Lowe’s was one of the first retailers to test a holoroom in Canada, in late 2014, according to Kyle Nel, executive director, Lowe’s Innovation Labs.
“We coined the phrase holoroom,” said Nel.
“They say a picture is worth 1,000 words, well, virtual reality is worth 1,000 pictures.” ALEX ARIFUZZAMAN INTERSTRATICS CONSULTANTS INC.
The holoroom at Lowe’s has been replaced by investments in augmented reality applications for specially equipped mobile phones that are now debuting in the marketplace.
While virtual reality is more immersive, at this point it remains relatively expensive and somewhat clumsy to use, especially when compared to the simplicity of using augmented reality with a mobile phone.
“The ambition was never to have these giant, cumbersome boxes as part of the store, the goal was to learn how people use virtual reality and augmented reality in a real way inside of a working home improvement store,” said Nel.
The virtual reality kitchen at Ikea offers two different experiences: cooking pancakes in virtual reality is meant to help customers gain an understanding of work flow in a kitchen and how it can be optimized.
The second experience is for customers who have already been through the kitchen-planning process at Ikea and want to bring the design to life, allowing them to move in virtual reality through their plans, to see how everything looks.

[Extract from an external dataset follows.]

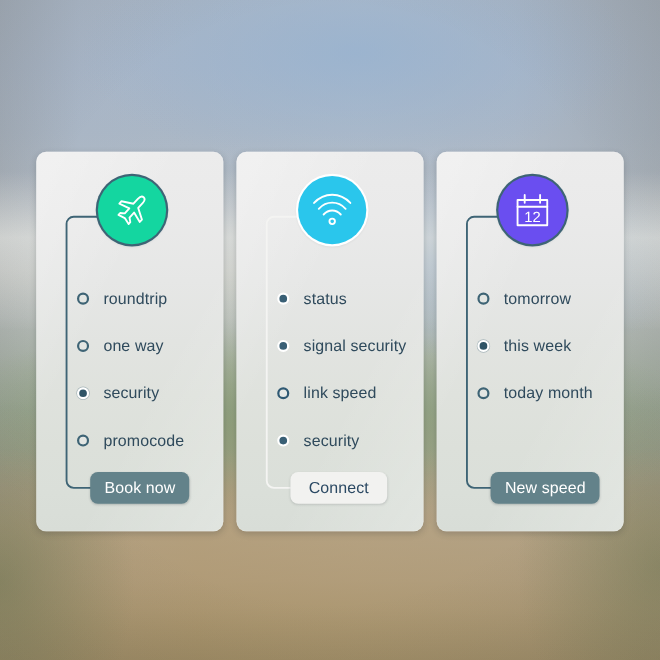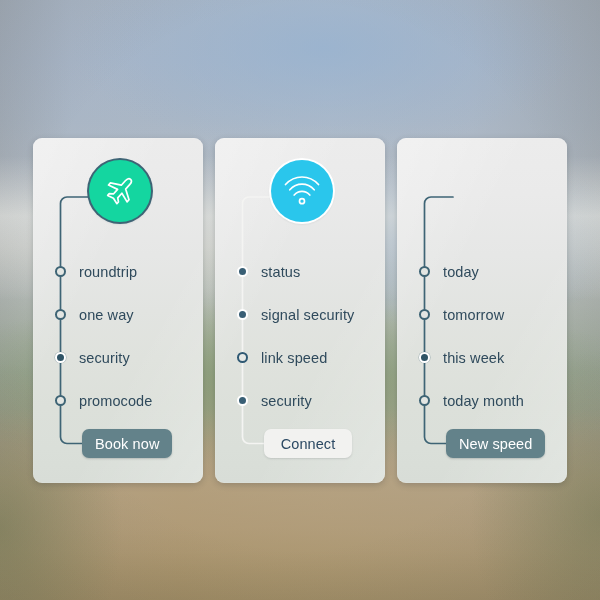"12" div.badge { html: none -> <div> <svg> <path></path> <path></path> <path></path> <path></path> <text>12</text> </svg> </div> }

Maya Mikhailov, co-founder and chief marketing officer, GPShopper, believes Ikea is more likely to sell a $3,000 kitchen if it can get a consum- er to experience it and fall in love with it.
“It is definitely worth it for retailers to make this investment in their showrooms. You want to get it as close to reality as possible,” said Mikhailov.
Ikea hasn’t set any sales targets for the technology, not in this phase. For now, it wants to know whether using the virtual reality imaging will give consumers more confidence that buying an Ikea kitchen is the right choice.
“Right now it’s about learning for us and it’s seeing how the technology can support the business going forward,” said Ikea’s Kelly.
“I know there’s going to be lots of discussions here over the coming months, to see what the next steps are for us as a retailer and working with this technology.”